We are delighted to be exhibiting the work of Samual Kai who is currently studying fine art at AUB. Sam visited Coastal Gallery last year and we were immediately impressed by his enthusiastic commitment and approach to his work. Here is an extract from Sam’s own diary notes which informed his painting and which acknowledges the influences of both Basquiat and Rauschenberg. We look forward to showing more examples of Sam’s painting and progress – including exhibiting with us at ArtSway 2017. My intention within this project was to convey the feelings and sentiments that comes with losing a close friend and confidante; that is to say that I wish wished to convey ‘grief’. I wished to allow this project to flow seamlessly from the last and so these two projects should be viewed together. I kept a diary from around the time of Daniel’s death. This diary recorded my thoughts, mostly in ambiguous drawings and short cryptic phrases to protect those involved. In places, I was more candid so I sealed these pages with tape or painted over in acrylic. These diary pages were used to inform a large painting on builder’s pallets. I wished to produce more paintings but I failed to do so. My only excuse was my low mood at the time. In an attempt to counter this effect, I initiated a new sketchbook entitled ‘Book of cartoons and shitty doodles when I’m too depressed to draw’ so that I could produce work without pressure of complying to an aesthetic style.

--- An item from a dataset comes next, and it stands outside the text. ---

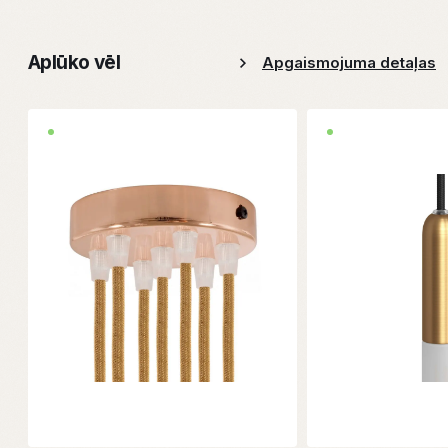
Aplūko vēl
Apgaismojuma detaļas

This solution was only partially successful. I studied Francisco Goya’s series of prints entitled ‘Disasters of war’ and the additions made by the Chapman brothers to these iconic works. I hope that in doing so, I could convey some fraction of the horror that the Spanish master and contemporary British duo command. I failed to do so. I also gained inspiration from the prints and drawings by both Louise Bourgeois and Tracey Emin, in an attempt to imbue my drawings with a similar emotional potency. I (mostly) failed to do so. My painting was stylistically influenced by the neo-expressionists such as Jean Michel-Basquiat but also Robert Rauschenberg (who, despite not being considered a neo-expressionist, probably influenced Basquiat).